→ **Given request**
From the rows below, list every line that contains the word "family".

[Extracted data entries]
╔══
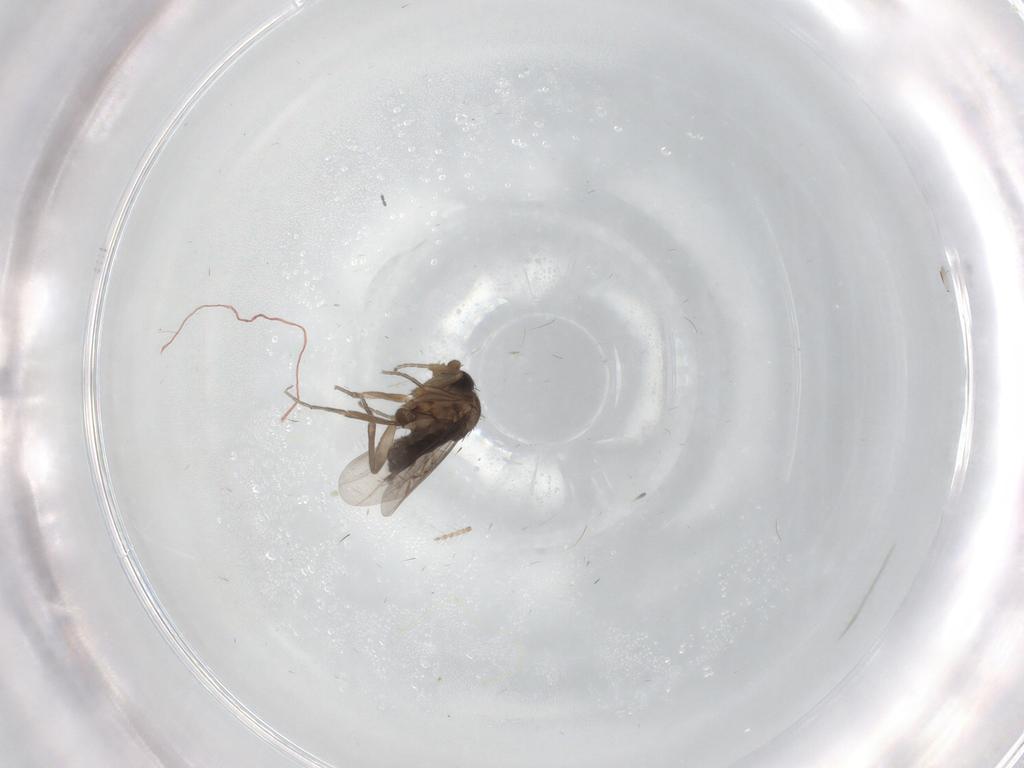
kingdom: Animalia
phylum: Arthropoda
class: Insecta
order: Diptera
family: Phoridae
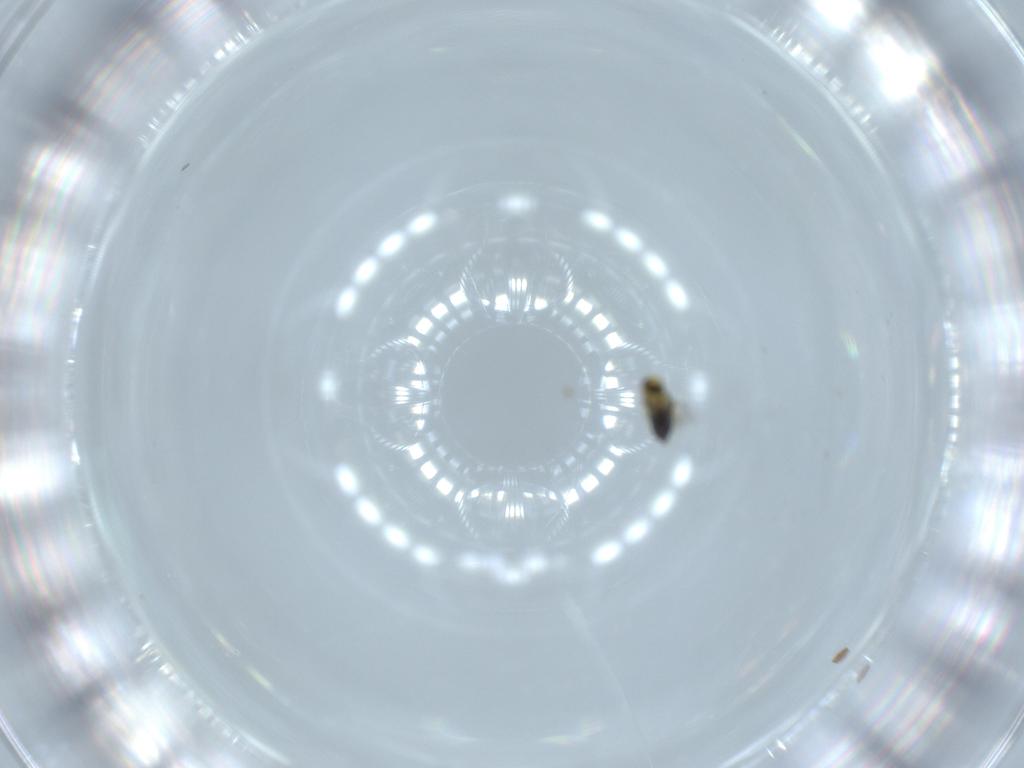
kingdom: Animalia
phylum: Arthropoda
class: Insecta
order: Hymenoptera
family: Signiphoridae
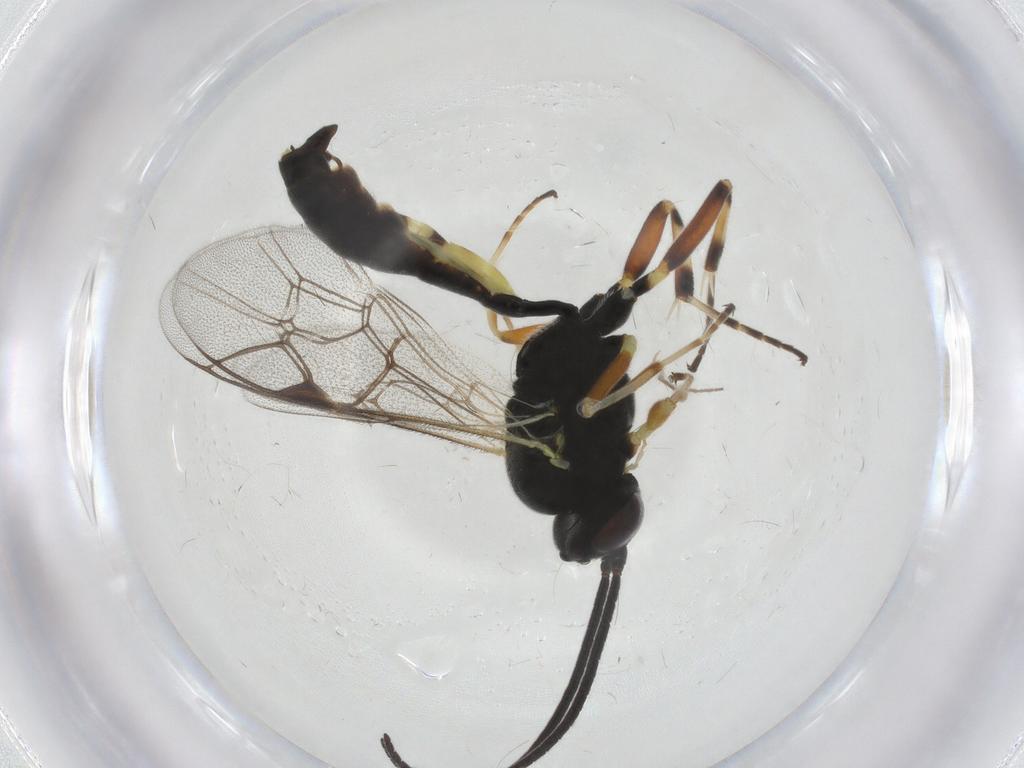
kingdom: Animalia
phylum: Arthropoda
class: Insecta
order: Hymenoptera
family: Ichneumonidae
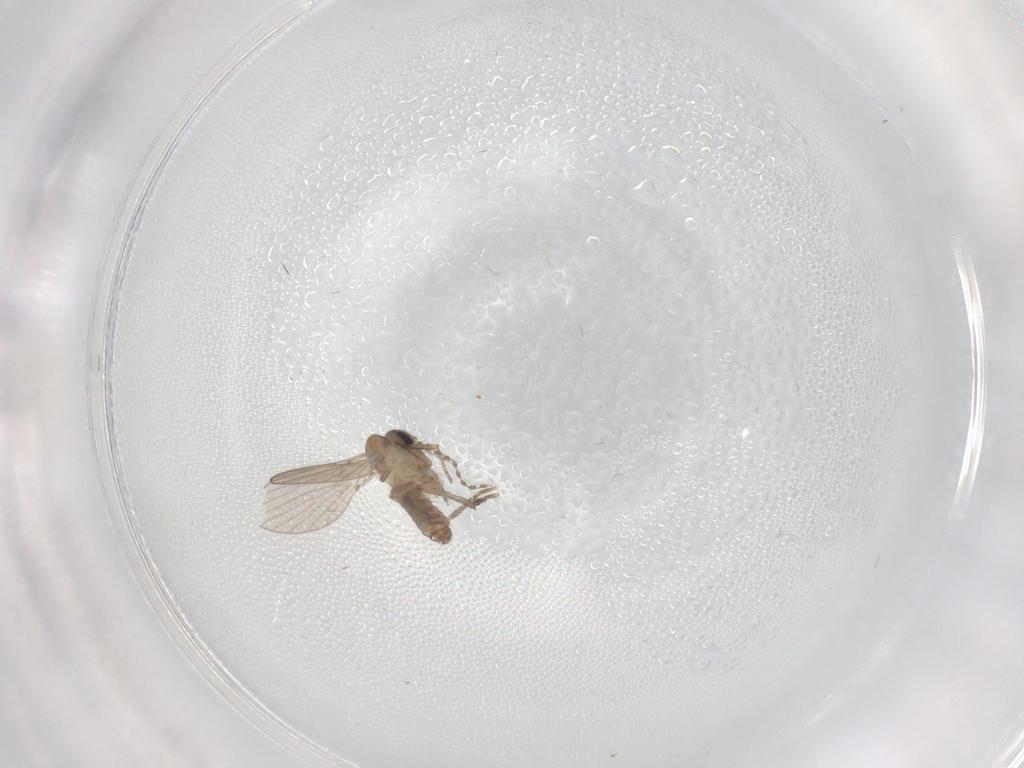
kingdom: Animalia
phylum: Arthropoda
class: Insecta
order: Diptera
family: Psychodidae
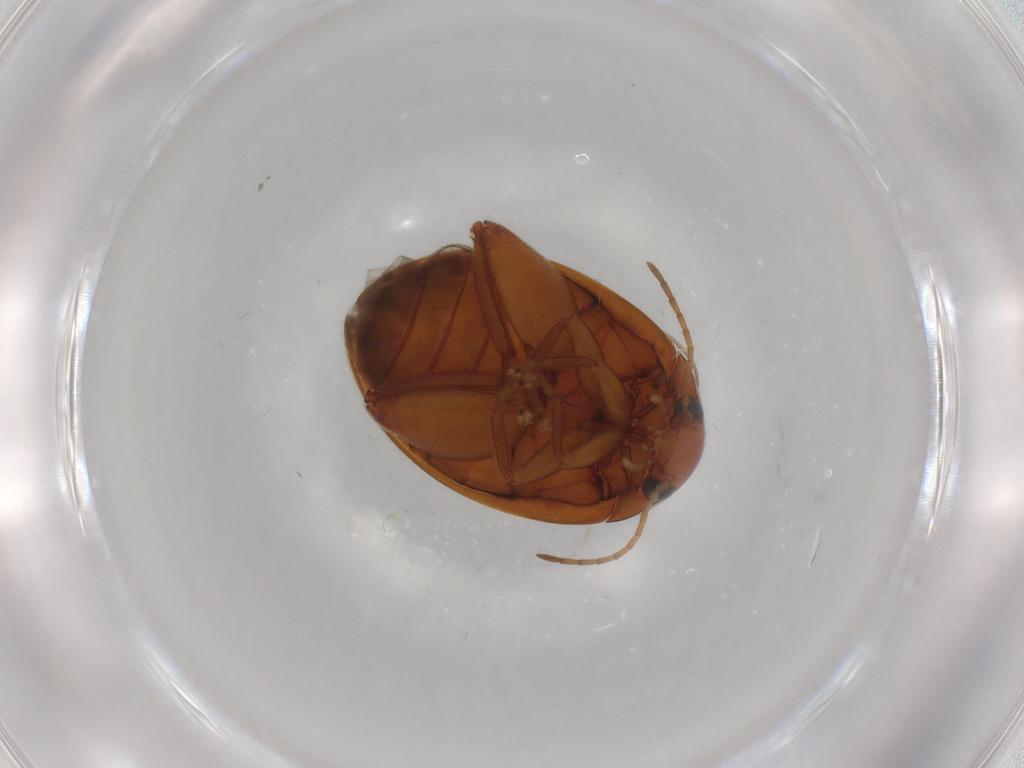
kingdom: Animalia
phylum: Arthropoda
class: Insecta
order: Coleoptera
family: Scirtidae
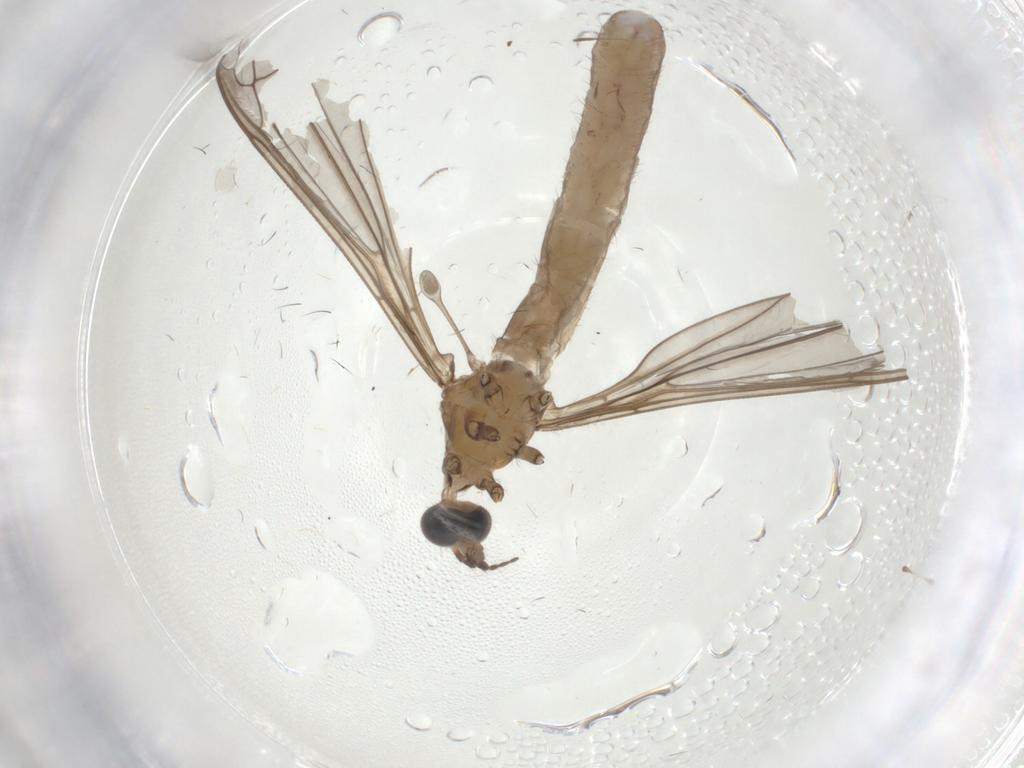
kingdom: Animalia
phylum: Arthropoda
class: Insecta
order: Diptera
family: Limoniidae
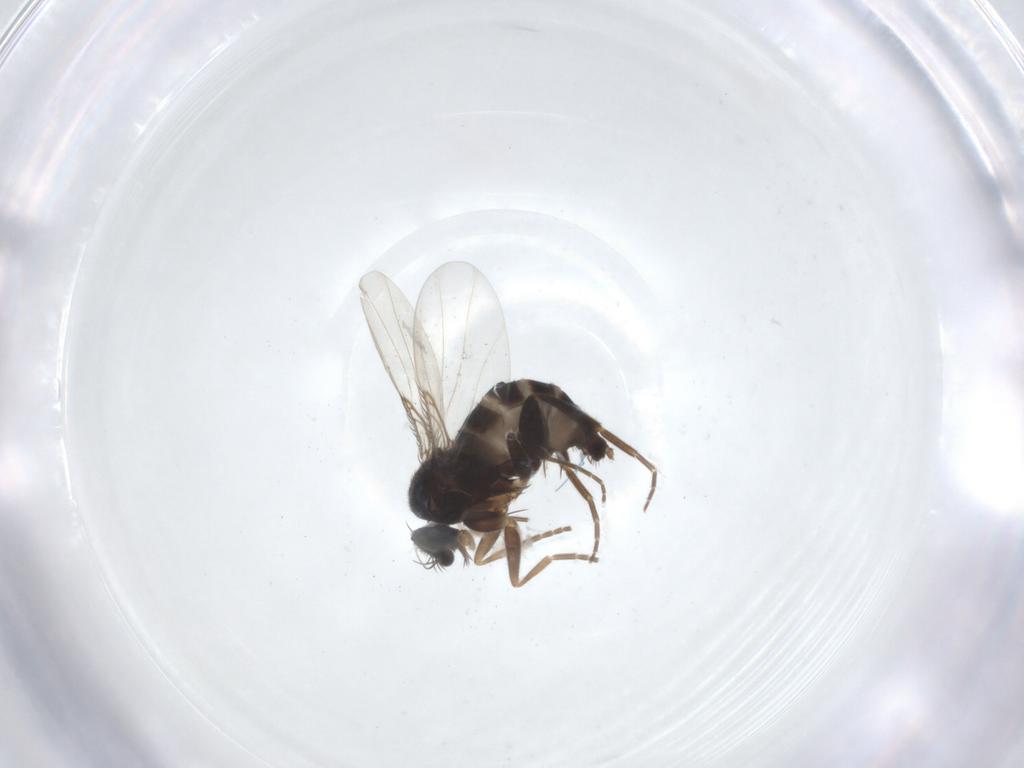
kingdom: Animalia
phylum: Arthropoda
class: Insecta
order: Diptera
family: Phoridae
╚══
→ **Finished answer**
family: Phoridae
family: Signiphoridae
family: Ichneumonidae
family: Psychodidae
family: Scirtidae
family: Limoniidae
family: Phoridae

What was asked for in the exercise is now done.